**TEXT**

Sarah Hinchliff Pearson1
Sharing data today can be easy; you can simply post them on the web. But doing so means losing some control over the data, including whether you will be accurately and properly credited. This is obviously the case when you share data without a related license, contract, or waiver. As I will explain, to a certain extent this is true even when any one of those legal mechanisms is used.
I will begin by defining some terms. For purposes of this presentation, attribution, credit, and citation all have distinct meanings. Attribution refers to the legally imposed requirement to attribute the rights holder when the data are copied or reused in a specified manner. The remedy against someone who fails to attribute is a lawsuit, either based on breach of contract or infringement of an intellectual property right, depending on the legal mechanism used to impose the attribution requirements. Credit, on the other hand, is what we all want—explicit recognition for our contribution to someone else’s work. Finally, there is citation, which is rooted in norms of scholarly communication. The purpose of citation is to support an argument with evidence. However, citation has also become a proxy for credit, albeit an imperfect one.
This is an important starting point. It reminds us that legal attribution requirements do not necessarily match our expectations for receiving credit, nor do they perfectly map to accepted standards of citation. When the remedy for failure to attribute is a lawsuit, we are well-served to recognize this incongruity. With that in mind, let us turn to the law.
There are three main legal mechanisms for sharing data: licenses, contracts, and waivers. Whenever data are shared, there is a possibility they will not be properly cited upon reuse. Licenses and contracts attempt to eliminate this risk by imposing legal attribution requirements. Waivers, however, do not legally impose attribution. Instead, they rely on community norms to ensure proper citation. There are consequences to each of the three approaches. I will address each below.
We will start with the approach for which Creative Commons is best known - licenses. Licenses operate by granting permission to copy, distribute, and adapt data upon certain conditions. One of those conditions is attribution, as it is in all Creative Commons licenses. A license sounds a lot like a contract because it grants permission to use data under certain conditions. However, they are actually quite different because a license is built upon an underlying exclusive right. Therefore, in order to understand the scope of a license, you have to understand the scope of the underlying right. In the context of sharing scientific data, the rights involved are typically copyright or database rights.

**SOURCE DATA**
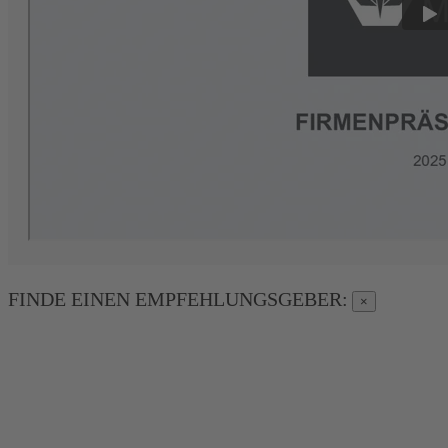
FINDE EINEN EMPFEHLUNGSGEBER:
×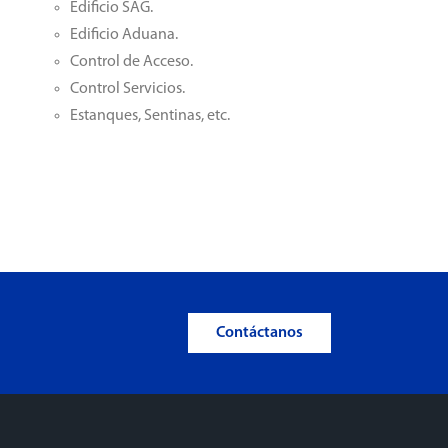
Edificio SAG.
Edificio Aduana.
Control de Acceso.
Control Servicios.
Estanques, Sentinas, etc.
Contáctanos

**EXERCISE INSTRUCTIONS**
Carry on the text about legal mechanisms for sharing data and attribution, starting after its last sentence.

**EXERCISE RESULT**
1 Presentation slides are available at http://www.sites.nationalacademies.org/PGA/brdi/PGA_064019.
We will begin by taking a closer look at copyright law. Copyright law grants a bundle of exclusive rights to creators of original works at the moment the work is fixed in a tangible medium. In non-legalese, that means copyright is granted automatically once you write your work down or enter it into the computer.
Copyright is limited in scope and duration, and the specific limitations vary by country. For scientific data, the most important limitation of copyright is that copyright never extends to facts. Copyright does, however, extend to a collection of facts if they are selected, arranged, and coordinated in an original way. The required threshold is low.
There is significant uncertainty about where the line of copyright extends, even among copyright lawyers. To complicate matters further, this line varies somewhat according to the laws of each country.
Determining what is subject to copyright is only the first hurdle. The next task is identifying the scope of copyright protection. Even when a database or a collection of facts is subject to copyright, the facts themselves remain in the public domain. This means that the general rule in the U.S. and elsewhere is that data can be extracted from a copyrighted database without infringing copyright law.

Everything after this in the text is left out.